Privacy in Theory, Bugs in Practice: Grey-Box Auditing of Differential Privacy Libraries
Tudor Cebere, David Erb, Damien Desfontaines, Aurélien Bellet, Jack Fitzsimons
TL;DR
This work tackles the mismatch between differential privacy theory and practical implementations by introducing Re:cord-play, a gray-box auditing framework that deterministically verifies data-independence in code and detects data-dependent control flow and sensitivity violations. It extends to Re:cord-play-sample for untrusted primitives, enabling statistical evaluation of individual components via Privacy Loss Distributions and end-to-end composition. Through auditing 12 open-source libraries, the framework uncovers 13 privacy-related bugs and several robustness issues, demonstrating that many real-world DP systems suffer from subtle but impactful flaws beyond their primitives. The authors provide an open-source Python package to integrate privacy testing into CI/CD, offering a practical, scalable tool to improve the reliability of privacy-preserving software and encourage responsible disclosure and adoption across the DP ecosystem.
Abstract
Differential privacy (DP) implementations are notoriously prone to errors, with subtle bugs frequently invalidating theoretical guarantees.

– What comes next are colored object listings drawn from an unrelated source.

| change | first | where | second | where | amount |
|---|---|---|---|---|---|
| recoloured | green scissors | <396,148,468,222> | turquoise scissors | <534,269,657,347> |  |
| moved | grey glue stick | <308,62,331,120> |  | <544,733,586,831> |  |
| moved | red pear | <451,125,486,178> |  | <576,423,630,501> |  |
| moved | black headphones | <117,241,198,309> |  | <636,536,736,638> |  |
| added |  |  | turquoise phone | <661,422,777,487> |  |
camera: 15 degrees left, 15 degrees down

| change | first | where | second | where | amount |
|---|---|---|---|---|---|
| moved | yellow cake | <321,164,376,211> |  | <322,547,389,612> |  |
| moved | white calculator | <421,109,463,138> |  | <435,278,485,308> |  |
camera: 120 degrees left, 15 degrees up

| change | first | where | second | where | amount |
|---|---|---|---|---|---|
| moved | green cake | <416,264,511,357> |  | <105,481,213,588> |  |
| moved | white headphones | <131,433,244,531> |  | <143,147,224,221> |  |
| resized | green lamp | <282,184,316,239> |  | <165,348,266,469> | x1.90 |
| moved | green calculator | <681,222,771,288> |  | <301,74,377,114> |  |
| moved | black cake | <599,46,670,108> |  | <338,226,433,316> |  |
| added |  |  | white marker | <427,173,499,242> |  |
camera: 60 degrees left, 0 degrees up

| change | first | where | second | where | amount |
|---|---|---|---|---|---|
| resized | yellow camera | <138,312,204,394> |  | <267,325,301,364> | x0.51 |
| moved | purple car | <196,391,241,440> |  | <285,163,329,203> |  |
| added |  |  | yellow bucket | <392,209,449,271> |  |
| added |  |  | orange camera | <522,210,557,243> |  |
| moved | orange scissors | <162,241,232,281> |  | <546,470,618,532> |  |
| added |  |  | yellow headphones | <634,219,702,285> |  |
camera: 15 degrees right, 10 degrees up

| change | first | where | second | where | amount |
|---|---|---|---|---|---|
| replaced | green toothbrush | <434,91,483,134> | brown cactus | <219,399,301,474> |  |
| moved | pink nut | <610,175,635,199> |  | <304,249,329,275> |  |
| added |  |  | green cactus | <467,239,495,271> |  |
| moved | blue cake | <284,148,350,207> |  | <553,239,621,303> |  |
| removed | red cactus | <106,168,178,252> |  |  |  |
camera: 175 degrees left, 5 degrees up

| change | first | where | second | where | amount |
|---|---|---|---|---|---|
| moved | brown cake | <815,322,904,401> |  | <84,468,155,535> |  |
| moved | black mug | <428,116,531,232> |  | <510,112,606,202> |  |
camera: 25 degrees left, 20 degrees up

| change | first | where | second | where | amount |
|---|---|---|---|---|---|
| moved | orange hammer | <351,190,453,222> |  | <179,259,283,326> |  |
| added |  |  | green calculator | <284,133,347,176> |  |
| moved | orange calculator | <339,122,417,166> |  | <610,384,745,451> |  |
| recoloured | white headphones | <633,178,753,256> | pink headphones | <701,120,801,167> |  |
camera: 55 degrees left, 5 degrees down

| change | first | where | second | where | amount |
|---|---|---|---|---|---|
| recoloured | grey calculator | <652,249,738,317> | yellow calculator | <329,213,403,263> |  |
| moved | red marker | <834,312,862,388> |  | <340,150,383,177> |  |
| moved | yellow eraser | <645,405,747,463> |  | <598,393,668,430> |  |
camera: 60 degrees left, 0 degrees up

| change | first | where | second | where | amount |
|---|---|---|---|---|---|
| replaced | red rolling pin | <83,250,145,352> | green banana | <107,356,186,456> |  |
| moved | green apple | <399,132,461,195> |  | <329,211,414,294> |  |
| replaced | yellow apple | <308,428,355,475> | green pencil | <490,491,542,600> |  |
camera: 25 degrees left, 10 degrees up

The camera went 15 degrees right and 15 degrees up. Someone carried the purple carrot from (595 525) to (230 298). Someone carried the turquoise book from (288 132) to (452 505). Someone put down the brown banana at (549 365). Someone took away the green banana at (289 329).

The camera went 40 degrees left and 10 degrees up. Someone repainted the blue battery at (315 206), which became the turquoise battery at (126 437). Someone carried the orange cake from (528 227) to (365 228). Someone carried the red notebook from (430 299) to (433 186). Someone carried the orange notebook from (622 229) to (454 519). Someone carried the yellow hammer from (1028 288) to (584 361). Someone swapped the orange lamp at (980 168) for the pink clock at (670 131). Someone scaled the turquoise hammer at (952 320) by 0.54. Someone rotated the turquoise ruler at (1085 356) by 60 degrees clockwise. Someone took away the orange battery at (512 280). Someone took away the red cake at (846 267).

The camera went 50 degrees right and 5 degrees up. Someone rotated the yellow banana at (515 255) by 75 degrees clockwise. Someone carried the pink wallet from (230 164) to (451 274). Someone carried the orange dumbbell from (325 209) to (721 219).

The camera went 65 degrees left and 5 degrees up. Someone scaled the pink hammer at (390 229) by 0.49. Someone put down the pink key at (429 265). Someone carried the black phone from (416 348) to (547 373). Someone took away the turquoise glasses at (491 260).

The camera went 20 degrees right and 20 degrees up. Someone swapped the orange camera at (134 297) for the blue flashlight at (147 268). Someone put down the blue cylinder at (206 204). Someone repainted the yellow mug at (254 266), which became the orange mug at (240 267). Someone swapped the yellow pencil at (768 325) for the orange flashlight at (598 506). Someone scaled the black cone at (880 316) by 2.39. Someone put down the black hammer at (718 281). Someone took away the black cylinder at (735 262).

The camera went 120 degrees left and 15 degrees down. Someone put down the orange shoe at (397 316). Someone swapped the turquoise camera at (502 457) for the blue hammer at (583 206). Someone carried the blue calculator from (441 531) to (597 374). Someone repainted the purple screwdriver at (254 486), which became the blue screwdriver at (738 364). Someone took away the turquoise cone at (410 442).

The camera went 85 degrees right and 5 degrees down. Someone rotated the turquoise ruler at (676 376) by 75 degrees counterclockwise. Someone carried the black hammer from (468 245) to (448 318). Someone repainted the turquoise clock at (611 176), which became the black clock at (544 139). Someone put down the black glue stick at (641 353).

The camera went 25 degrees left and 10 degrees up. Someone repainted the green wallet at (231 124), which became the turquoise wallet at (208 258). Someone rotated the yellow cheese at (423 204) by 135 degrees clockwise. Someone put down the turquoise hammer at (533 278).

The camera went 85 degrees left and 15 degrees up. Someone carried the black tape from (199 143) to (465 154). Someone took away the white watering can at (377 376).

Existing verification methods are often impractical: formal tools are too restrictive, while black-box statistical auditing is intractable for complex pipelines and fails to pinpoint the source of the bug. This paper introduces Re:cord-play, a gray-box auditing paradigm that inspects the internal state of DP algorithms. By running an instrumented algorithm on neighboring datasets with identical randomness, Re:cord-play directly checks for data-dependent control flow and provides concrete falsification of sensitivity violations by comparing declared sensitivity against the empirically measured distance between internal inputs. We generalize this to Re:cord-play-sample, a full statistical audit that isolates and tests each component, including untrusted ones. We show that our novel testing approach is both effective and necessary by auditing 12 open-source libraries, including SmartNoise SDK, Opacus, and Diffprivlib, and uncovering 13 privacy violations that impact their theoretical guarantees. We release our framework as an open-source Python package, thereby making it easy for DP developers to integrate effective, computationally inexpensive, and seamless privacy testing as part of their software development lifecycle.